Do you think it makes sense to have a forum that is focused on smoking principles?  For example, I want to make a post about plateau management.  This would apply to brisket as well at pork.  Under the current organization it forces me to choose a meat though the concept applies to both beef and pork.  Not a complaint mind you, just something to consider.


----------



## capt dan (May 18, 2009)

probably be best to post it in both.It would be easier than changing the whole format to suit 1 or 2  people. 

welcome to the site!


----------



## graperadio (May 18, 2009)

Not important enough to make the extra effort.  I will just pick one and let her rip.  

On a related note, can members post polls?


----------



## mossymo (May 18, 2009)

In each seperate meat category I would have a sticky labeled "Plateau/meat temp quite rising", what to watch for; so anyone new to smoking that type of meat, the smoker will know what to expect.

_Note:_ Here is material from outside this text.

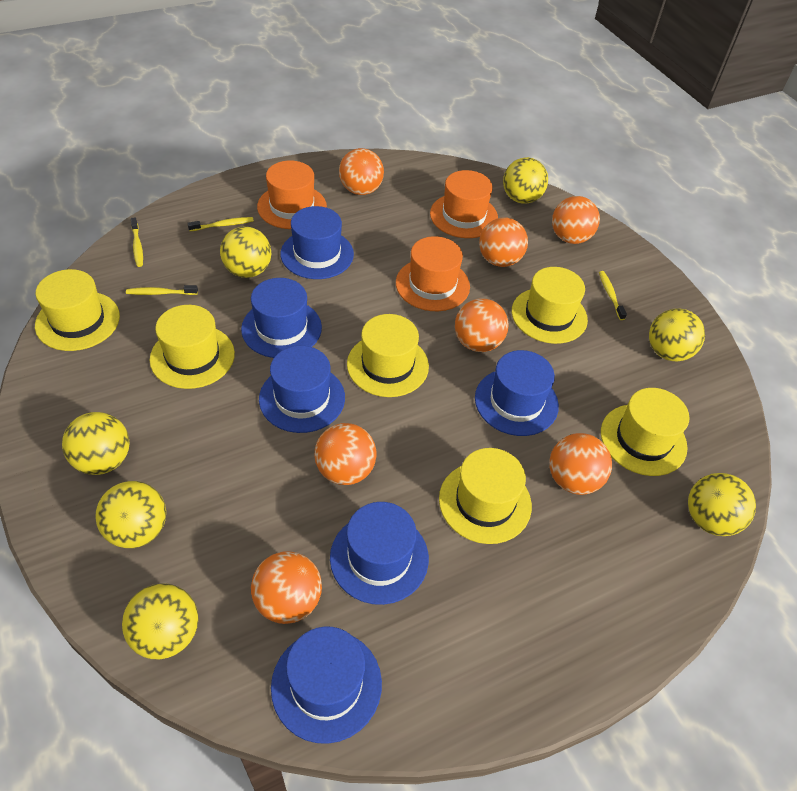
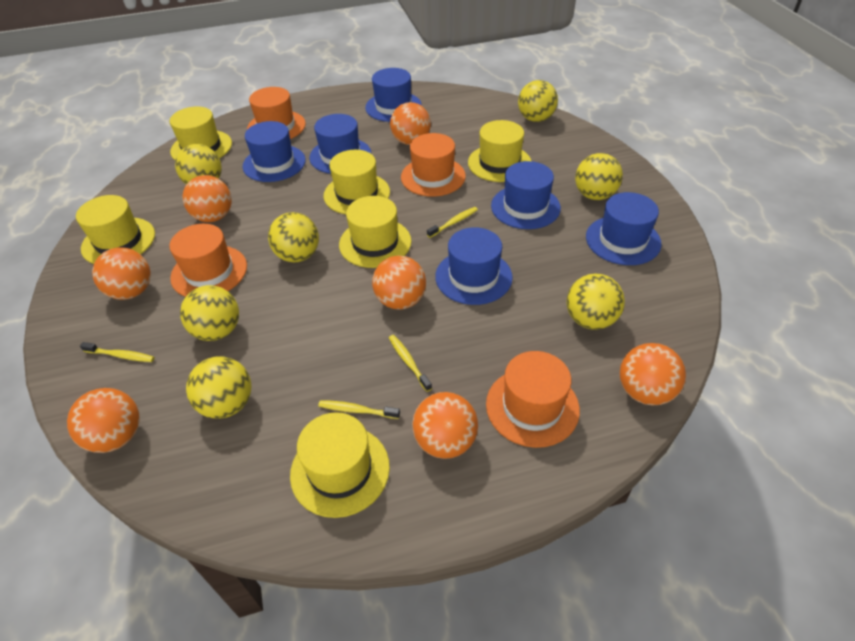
orange hat: 3 -> 4

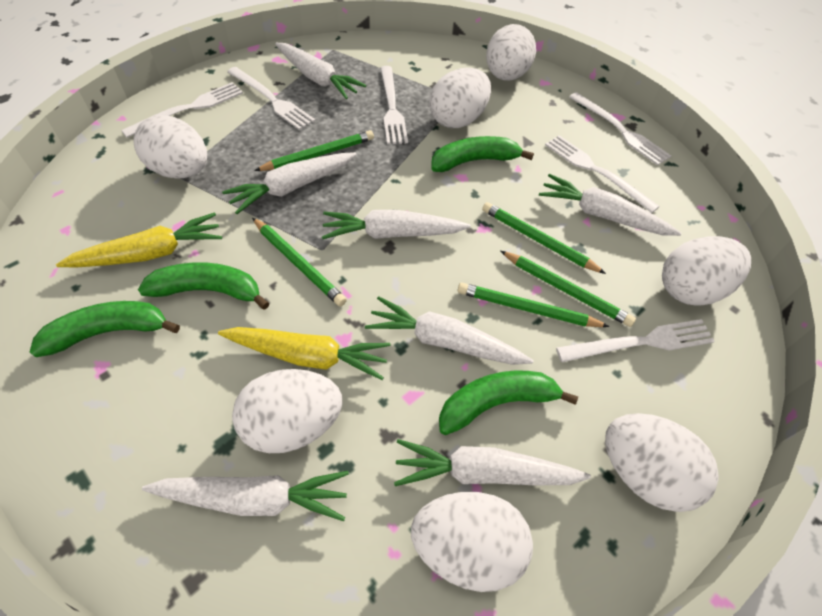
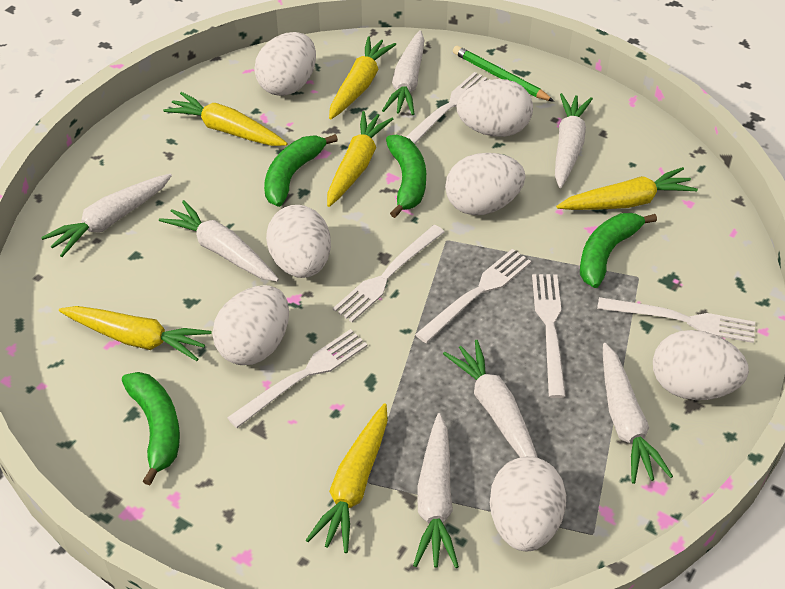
green pencil: 5 -> 1
yellow carrot: 2 -> 6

Then after the topic is started, members can post thier individual experiences for other members to form guidelines on thier plateau and guesstimate times, and more importantly smoking temperatures to follow.

Just my two pennys worth on the subject.


----------



## graperadio (May 18, 2009)

The plateau issue is just one of about a dozen the I would like to explore on this board that are applicable across multiple meat categories.  I would hate to miss some valuable information because I failed to look everywhere.  Again, no big deal here.  Easy to work around.  Love what I have seen so far.


----------



## richoso1 (May 18, 2009)

I agree, post one and let her rip.


----------



## mikey (May 18, 2009)

I don't think that GrapeRadio is looking to change the whole format. Maybe another sub heading, but I'll let him clarify. One can never have to much information as long as it's bona fide. Run it up the flag pole and lets' see what happens. Welcome to smf


----------



## ddave (May 18, 2009)

You could put it in the *Messages for All Guests and Members* section.

http://www.smokingmeatforums.com/for...play.php?f=116

Dave


----------



## Dutch (May 18, 2009)

Another option would to post it in General Discussion. 

As to the poll question, yes you can post a poll.


----------